# Given entries start

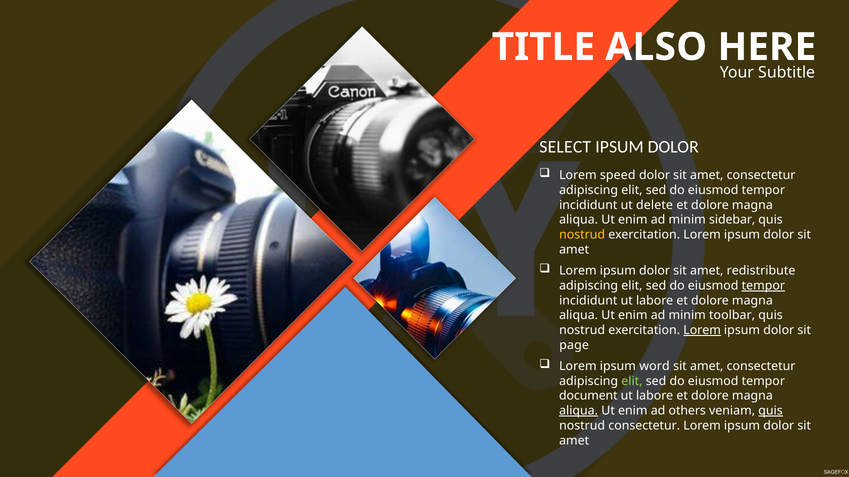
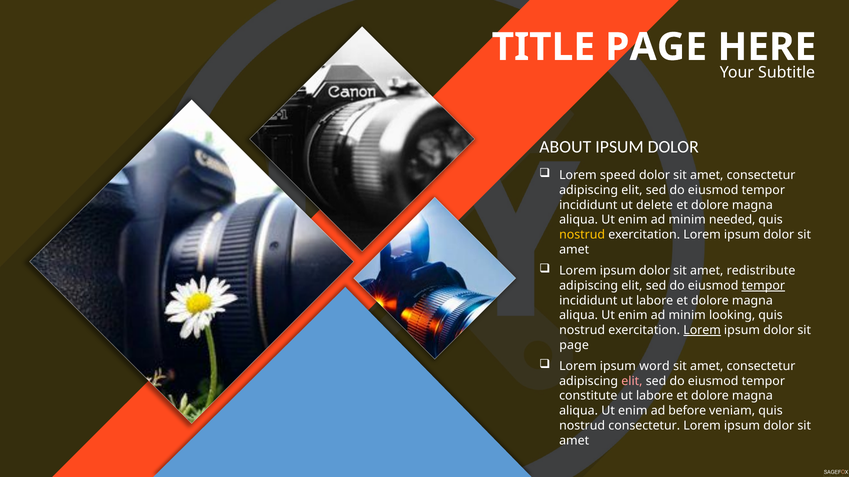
TITLE ALSO: ALSO -> PAGE
SELECT: SELECT -> ABOUT
sidebar: sidebar -> needed
toolbar: toolbar -> looking
elit at (632, 381) colour: light green -> pink
document: document -> constitute
aliqua at (579, 411) underline: present -> none
others: others -> before
quis at (771, 411) underline: present -> none
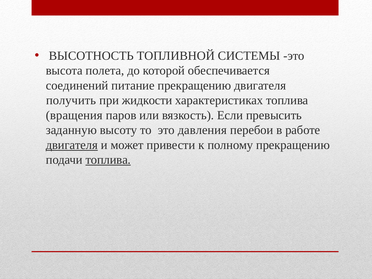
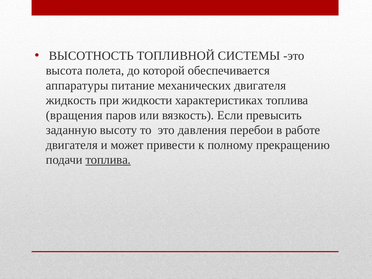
соединений: соединений -> аппаратуры
питание прекращению: прекращению -> механических
получить: получить -> жидкость
двигателя at (72, 145) underline: present -> none
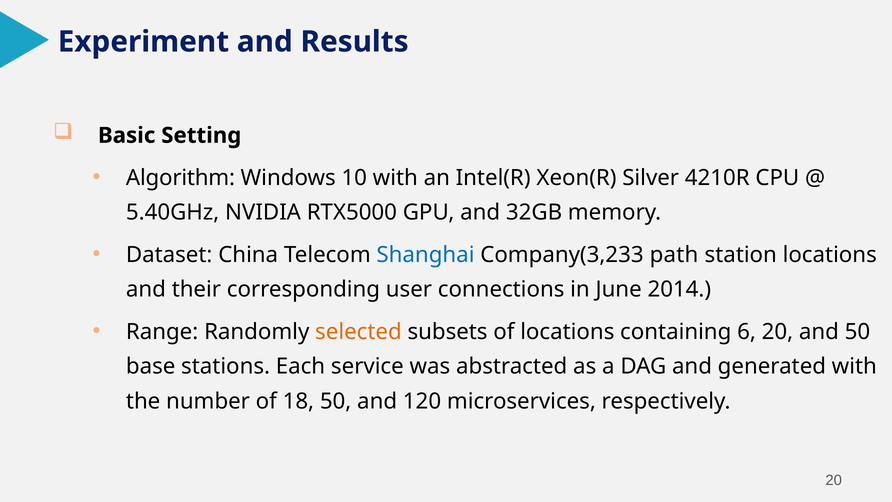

# Given entries end

Identify each line in the entries above that contains the word "underline" and copy all of those lines.

Final answer:
aliqua at (579, 411) underline: present -> none
quis at (771, 411) underline: present -> none
двигателя at (72, 145) underline: present -> none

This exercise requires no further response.